Brief 1: Copy verbatim the passage of the wellness incentives overview from "According to a new" to "biometric screening event.".
Brief 2: Resume the wellness incentives overview after its last sentence.

┌─ Document extract

Overview

Wellness Incentives - Overview (winter)

Faced with double digit health insurance premiums and the need to recruit quality employees, the majority of United States companies are now offering wellness programs to their workforce. As a matter of fact, some form of a wellness program can be found in over 90 percent of US companies with 200 or more workers that provide health benefits.1

Corporate employers plan to spend an average of $594 per employee on wellness-based incentives within their health care programs this year, a 15-percent increase from the 2013 average, according to an employer survey by Fidelity Investments and the National Business Group on Health.2

Incentives are steadily being used to increase program participation and encourage positive employee health behavior. With only one in five employees participating in health promotion initiatives3, companies have turned to the use of incentives as a way to entice employees to take advantage of their health promotion services. Aon Hewitt’s survey of nearly 800 large and mid-size U.S. employers representing more than 7 million U.S. employees found that 83 percent of the employers offer participation-based incentives to their employees.4

According to a new employer survey conducted by Fidelity Investments® and the National Business Group on Health (Business Group), the most popular wellness-based incentives continue to be a decrease in premiums (61%), cash or gift cards (55%) or an employer-sponsored contribution to a health savings account or similar heath care-based savings vehicle (27%).5

Typically, incentive strategies fall into one of the following categories:

1. Participation-based incentives reward employees with a financial incentive for their participation in a program or a wellness activity. Examples of participation-based incentives include the completion of a health risk appraisal or participation is some kind of biometric screening event.

└─
┌─ Extracted material

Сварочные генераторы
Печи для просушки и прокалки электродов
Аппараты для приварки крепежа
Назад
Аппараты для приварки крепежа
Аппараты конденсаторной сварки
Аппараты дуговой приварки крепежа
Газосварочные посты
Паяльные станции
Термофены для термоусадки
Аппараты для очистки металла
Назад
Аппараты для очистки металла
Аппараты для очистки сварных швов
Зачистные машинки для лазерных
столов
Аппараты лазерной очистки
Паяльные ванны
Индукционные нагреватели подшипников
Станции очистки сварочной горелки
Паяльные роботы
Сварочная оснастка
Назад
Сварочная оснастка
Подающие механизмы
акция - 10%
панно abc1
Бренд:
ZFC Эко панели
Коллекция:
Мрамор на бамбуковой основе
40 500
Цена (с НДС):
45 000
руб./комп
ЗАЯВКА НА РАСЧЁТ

└─
┌─ Extracted material

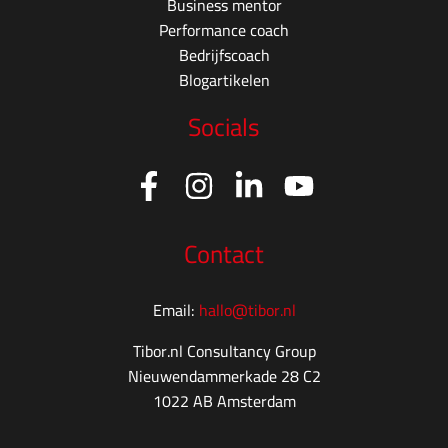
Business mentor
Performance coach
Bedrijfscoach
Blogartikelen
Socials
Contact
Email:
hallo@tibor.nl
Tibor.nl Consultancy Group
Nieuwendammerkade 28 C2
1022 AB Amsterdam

└─
┌─ Extracted material

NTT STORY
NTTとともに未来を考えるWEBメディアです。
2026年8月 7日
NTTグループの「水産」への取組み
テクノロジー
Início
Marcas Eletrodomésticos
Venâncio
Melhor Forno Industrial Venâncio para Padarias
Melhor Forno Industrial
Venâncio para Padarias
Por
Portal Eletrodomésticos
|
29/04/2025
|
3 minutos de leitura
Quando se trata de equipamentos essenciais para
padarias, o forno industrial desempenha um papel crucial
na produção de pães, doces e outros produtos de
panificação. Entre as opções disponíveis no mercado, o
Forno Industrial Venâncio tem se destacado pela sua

└─

Task result 1:
According to a new employer survey conducted by Fidelity Investments® and the National Business Group on Health (Business Group), the most popular wellness-based incentives continue to be a decrease in premiums (61%), cash or gift cards (55%) or an employer-sponsored contribution to a health savings account or similar heath care-based savings vehicle (27%).5

Typically, incentive strategies fall into one of the following categories:

1. Participation-based incentives reward employees with a financial incentive for their participation in a program or a wellness activity. Examples of participation-based incentives include the completion of a health risk appraisal or participation is some kind of biometric screening event.

Task result 2:
2. Outcomes-based incentives reward employees financially for meeting specific health outcomes. For example, an employee may receive an incentive for reaching a targeted blood pressure, cholesterol or body mass index (BMI) reading. Industry studies suggest that around 18 percent of large companies have outcomes-based incentives programs currently in place5 and that about another 23 percent plan to introduce such programs in 2013.7 Some companies are reluctant to use outcomes-based incentives due to potential legal issues arising from the Health Insurance Portability and Accountability Act (HIPAA), Americans with Disabilities Act, and the Genetic Information Nondiscrimination ActIf you are considering implementing an outcome-based incentive program, you should review the guidelines in this publication – Guidance for a Reasonably Designed, Employer-Sponsored Wellness Program Using Outcomes-Based Incentives.

This publication was produced as a collaborative effort of six healthcare organizations, including the American College of Occupational and Environmental Medicine, the American Cancer Society and the American Heart Association.

3. Progress-based incentives reward employees for making meaningful progress towards individual achievement milestones. A progress-based incentive model encourages the employee to earn the incentive while taking “smaller but sustainable steps” to the ultimate health goal.

Companies interested in starting or expanding their incentive program should make sure they are in compliance with the law since the guidelines have changed with the Affordable Care Act.  Check out our section New Guidelines for a brief overview of these changes. Check out What Works?  for some valuable insight as to what other companies are doing with wellness incentive programs. Of course you want to do your due diligence by reading as much as you can on the topic of wellness incentives. We have recommended a number of excellent articles, publications and blogs in our Recommended Reading section.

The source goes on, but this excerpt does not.